=== SUPPLIED TEXT ===

SaaS CFO

SaaS CFO Services for UK Tech Companies

Specialist financial leadership for growing UK SaaS businesses. London-based, CIMA qualified. I work exclusively with subscription and recurring revenue companies across the UK, bringing pattern recognition from 47+ engagements to every financial model, board pack, and fundraise.

CIMA qualified
Fixed retainer - no day rates
Regular meetings via Calendly
90% of emails within 2 hrs

What Does a SaaS CFO Do?

A SaaS CFO provides the financial leadership that subscription businesses need but most accountants cannot deliver. The core difference is orientation: your accountant looks backwards at what happened; a SaaS CFO looks forward at what should happen next.

Unlike a traditional CFO who focuses on gross margin and EBITDA, a SaaS specialist tracks the metrics that actually drive subscription business value: MRR movements, cohort-level retention, expansion revenue, and unit economics by acquisition channel. These metrics do not appear in standard financial statements, yet they are the first thing investors examine.

The role spans three areas: strategic finance (forecasting, modelling, scenario planning), operational finance (management accounts, board packs, KPI dashboards), and transactional finance (fundraising, exit preparation, due diligence). Most growing SaaS companies need all three but cannot justify a full-time senior hire. A fractional CFO delivers the same expertise without the overhead.

SaaS Metrics That Matter

These are the metrics I build, track, and report for every SaaS client. Each one tells investors something specific about your business health and growth trajectory.

Monthly Recurring Revenue (MRR)

Track new, expansion, contraction, and churned MRR each month. This is the heartbeat of your subscription business and the first number every investor asks for.

Annual Recurring Revenue (ARR)

===

» WHAT IS EXPECTED
Turn the paragraph in the SaaS CFO page above that begins "The role spans three areas" into a short bulleted list that keeps its main facts.

=== INFORMATION SUPPLIED ===

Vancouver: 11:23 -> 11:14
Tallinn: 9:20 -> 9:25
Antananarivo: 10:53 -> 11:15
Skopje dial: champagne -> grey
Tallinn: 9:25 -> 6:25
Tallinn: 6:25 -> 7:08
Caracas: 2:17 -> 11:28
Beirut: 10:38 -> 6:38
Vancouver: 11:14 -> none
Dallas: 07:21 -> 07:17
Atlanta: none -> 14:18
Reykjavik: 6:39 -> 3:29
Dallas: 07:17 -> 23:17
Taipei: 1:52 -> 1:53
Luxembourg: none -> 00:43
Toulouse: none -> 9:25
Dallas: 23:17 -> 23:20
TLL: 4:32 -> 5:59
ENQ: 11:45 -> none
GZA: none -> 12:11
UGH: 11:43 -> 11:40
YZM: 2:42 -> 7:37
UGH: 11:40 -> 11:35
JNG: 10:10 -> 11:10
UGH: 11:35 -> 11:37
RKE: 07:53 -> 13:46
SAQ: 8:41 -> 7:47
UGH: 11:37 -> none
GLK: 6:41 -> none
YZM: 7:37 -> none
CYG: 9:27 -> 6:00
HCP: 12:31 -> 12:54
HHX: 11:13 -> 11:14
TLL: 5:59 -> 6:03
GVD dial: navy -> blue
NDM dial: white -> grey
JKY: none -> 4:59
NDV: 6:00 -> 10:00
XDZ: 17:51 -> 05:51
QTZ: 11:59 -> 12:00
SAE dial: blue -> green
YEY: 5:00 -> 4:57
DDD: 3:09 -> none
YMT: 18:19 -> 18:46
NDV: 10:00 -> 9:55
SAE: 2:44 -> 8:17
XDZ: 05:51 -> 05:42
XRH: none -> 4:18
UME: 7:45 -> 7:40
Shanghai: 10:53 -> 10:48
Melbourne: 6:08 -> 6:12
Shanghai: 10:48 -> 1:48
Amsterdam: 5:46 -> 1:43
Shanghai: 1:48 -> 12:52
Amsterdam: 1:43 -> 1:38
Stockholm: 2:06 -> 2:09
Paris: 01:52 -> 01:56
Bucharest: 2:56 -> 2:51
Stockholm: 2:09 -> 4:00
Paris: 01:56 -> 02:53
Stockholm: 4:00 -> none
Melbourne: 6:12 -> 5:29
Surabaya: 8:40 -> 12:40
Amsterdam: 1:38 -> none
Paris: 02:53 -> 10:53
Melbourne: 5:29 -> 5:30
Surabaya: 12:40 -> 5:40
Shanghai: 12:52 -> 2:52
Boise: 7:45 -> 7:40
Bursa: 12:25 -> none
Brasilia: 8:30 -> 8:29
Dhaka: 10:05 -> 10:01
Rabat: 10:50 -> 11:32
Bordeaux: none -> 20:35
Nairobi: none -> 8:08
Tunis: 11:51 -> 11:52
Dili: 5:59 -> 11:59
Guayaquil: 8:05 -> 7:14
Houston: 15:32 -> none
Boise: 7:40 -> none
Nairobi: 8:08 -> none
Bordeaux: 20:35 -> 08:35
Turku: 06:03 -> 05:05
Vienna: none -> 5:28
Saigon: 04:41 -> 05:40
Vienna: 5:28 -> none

===

» RESPONSE BELOW
- The role covers three areas:
  - Strategic finance: forecasting, modelling, scenario planning
  - Operational finance: management accounts, board packs, KPI dashboards
  - Transactional finance: fundraising, exit preparation, due diligence
- Most growing SaaS companies need all three but can't justify a full-time senior hire.
- A fractional CFO gives the same expertise without the overhead.